If we hadn’t  had a succession of  leaders who come to governance with the frivolity of children  our country would have been a major tourist destination. And a visa ban by America would have been utterly ineffectual, laughable. But our leaders have not only  the  attitude but the  appetite of children.

Our leaders  are fascinated with the West and its lollipops. They get into government and fatten themselves and acquire properties in America and Europe. They leave the schools here decrepit and rotten , and send their children to  ivy league schools abroad. They leave the roads here  filled with pot holes and allow the railways remain antediluvian , and spend their holidays in the West where  roads and rails are smooth and swift. When they have headaches,  they travel  to foreign hospitals  to see American and European doctors. Our leaders are addicted to the West. And the West knows.

So Visa bans  as ridiculous as they seem will hurt them.

And they will hurt their wives and girl friends who cant live without shopping sprees in the West. And since these folks  are often full of impunity and reside  beyond the reach of  the weak arms of the law here, we may not mind to see them suffer pain occasionally. It wouldn’t matter so much  their  pain comes at the cost of collective indignity and shame to all Nigerians.

Countries, big and small, relate on the basis of some measure of diplomatic equality. When one country treats another as if it were its houseboy, the maligned country should take offense and demand respect.  But perhaps that will happen if the despised country  is not a ‘shit hole’ country

When a foreign country wakes up one morning and punishes our leaders, we should feel humiliated.  Ordinarily that ban is presumptuous. It assumes that the officials that will be denied visas are desirous of visiting the united states; that the United States is somewhere worth visiting.  Ordinarily  that ban is contemptuous. Because Nigeria would not contemplate banning American officials from  visiting Nigeria because some officials undermined the electoral process in the United States.  Both countries are supposed to be sovereign  equals. If Nigeria had tried placing such a ban on those were suspected to have colluded with Russians to undermine the electoral process in the United States, it would have been mocked by the whole world. That ban therefore  undermines the principle of reciprocity in international relations.

But whom do we blame?

The other day there was a fracas at the National Assembly. The DSS went rogue and sent masked men to seal off the parliament. A senator went on air to announce that he was compiling names of government officials undoing democracy. He promised to send the list to his friends in America and Europe . He bragged that they would all be punished with long visa bans. It sounded like a joke. But that senator was making common sense.
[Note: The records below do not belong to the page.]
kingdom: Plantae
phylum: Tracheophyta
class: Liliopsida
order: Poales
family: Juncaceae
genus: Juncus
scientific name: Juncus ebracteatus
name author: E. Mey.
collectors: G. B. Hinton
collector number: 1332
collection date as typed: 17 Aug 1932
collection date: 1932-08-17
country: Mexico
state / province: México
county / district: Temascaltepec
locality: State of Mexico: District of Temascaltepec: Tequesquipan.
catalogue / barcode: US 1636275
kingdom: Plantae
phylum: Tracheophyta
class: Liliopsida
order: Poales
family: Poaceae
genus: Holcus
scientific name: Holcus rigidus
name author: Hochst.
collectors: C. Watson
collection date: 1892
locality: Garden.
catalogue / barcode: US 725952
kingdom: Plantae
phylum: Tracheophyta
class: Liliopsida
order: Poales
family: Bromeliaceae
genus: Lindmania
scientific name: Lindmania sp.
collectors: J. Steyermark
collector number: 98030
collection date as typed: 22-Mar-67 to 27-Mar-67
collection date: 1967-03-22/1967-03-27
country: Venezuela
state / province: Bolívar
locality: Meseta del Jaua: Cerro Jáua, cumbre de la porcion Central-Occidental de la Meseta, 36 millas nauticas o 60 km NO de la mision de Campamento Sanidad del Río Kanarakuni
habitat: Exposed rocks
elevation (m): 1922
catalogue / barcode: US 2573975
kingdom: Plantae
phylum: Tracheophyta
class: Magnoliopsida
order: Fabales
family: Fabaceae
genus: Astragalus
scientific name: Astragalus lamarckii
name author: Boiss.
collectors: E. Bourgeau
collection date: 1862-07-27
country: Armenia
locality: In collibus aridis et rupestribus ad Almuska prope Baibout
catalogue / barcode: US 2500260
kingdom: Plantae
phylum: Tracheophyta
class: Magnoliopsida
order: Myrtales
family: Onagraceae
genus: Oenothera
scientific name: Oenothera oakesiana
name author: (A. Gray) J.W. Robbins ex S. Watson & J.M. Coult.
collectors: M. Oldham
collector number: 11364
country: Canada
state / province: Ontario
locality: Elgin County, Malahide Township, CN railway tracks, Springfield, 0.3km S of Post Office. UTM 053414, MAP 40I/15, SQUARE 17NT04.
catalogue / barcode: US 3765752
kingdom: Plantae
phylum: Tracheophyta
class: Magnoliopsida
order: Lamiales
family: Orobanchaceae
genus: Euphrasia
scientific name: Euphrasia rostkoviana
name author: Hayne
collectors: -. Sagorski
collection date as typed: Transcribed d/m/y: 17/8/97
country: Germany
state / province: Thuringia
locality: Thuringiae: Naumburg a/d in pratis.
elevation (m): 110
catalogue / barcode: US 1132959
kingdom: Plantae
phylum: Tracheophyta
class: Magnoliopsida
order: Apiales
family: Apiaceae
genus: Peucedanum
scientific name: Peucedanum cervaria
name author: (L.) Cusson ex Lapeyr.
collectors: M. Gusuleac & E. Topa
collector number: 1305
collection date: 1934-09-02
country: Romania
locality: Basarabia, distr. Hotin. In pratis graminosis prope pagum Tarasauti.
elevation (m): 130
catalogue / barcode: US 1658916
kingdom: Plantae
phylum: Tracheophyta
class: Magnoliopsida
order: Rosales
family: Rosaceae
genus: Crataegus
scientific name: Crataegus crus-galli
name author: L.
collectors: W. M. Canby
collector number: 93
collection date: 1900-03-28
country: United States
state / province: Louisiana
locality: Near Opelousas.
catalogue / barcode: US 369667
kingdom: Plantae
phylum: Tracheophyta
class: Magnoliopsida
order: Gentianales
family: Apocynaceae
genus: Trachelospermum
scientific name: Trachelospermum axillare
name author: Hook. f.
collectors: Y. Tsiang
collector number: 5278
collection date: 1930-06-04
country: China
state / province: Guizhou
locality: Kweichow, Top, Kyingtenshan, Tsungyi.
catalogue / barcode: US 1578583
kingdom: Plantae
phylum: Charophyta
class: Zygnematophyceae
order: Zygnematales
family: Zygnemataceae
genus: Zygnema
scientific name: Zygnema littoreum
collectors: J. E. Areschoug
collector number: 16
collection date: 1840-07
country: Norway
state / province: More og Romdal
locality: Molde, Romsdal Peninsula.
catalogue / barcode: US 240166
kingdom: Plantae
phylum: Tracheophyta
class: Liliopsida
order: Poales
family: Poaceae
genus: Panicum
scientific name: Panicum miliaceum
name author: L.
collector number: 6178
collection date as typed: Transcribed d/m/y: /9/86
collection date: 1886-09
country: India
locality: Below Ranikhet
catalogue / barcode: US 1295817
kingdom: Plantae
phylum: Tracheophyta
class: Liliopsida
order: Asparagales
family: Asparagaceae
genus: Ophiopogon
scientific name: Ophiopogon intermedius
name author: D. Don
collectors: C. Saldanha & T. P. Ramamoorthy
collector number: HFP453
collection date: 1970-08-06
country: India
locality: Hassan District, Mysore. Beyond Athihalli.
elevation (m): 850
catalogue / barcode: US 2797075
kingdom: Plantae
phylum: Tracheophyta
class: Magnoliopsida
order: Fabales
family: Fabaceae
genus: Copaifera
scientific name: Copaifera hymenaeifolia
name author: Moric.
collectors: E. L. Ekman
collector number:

That is exactly where we are.  We are surrounded by childishness. We cant govern ourselves.

Nigeria is supposed to be irritated by the meddlesomeness of a foreign country in its internal affairs. The visa ban isn’t just an indictment of the electoral process , it is a negative statement on the criminal justice process in this country. A foreign country arrogates to itself the right to punish  officials of a foreign country for yet unsubstantiated actions they took gain advantage in the electoral contest in their  own country.  The visa ban should be deemed humiliating.

But it has been welcomed: It has been welcomed by the poor masses whose freedom to choose during elections have been shackled by the growing menace of thuggery and ballot box snatching fostered by hirelings of big politicians; It has been welcomed by the opposition party and its leader who think their  mandate was stolen and that the visa ban vindicated them; It has been welcomed by the government who is keen to be seen as supportive of any attempt to bolster democracy in the country by foreign powers even if those attempts come with a few insults.

Our uncle has come and taken away his candy. Some of our leaders behaved badly. Our leaders cant live without our uncle’s candy. So they are crying. The other leaders whose candies have not been seized are jubilating.  We are happy like children, because our leaders bully us. Our uncle knows that our gluttonous leaders cant live without his candies. So our uncle treats our leaders like children.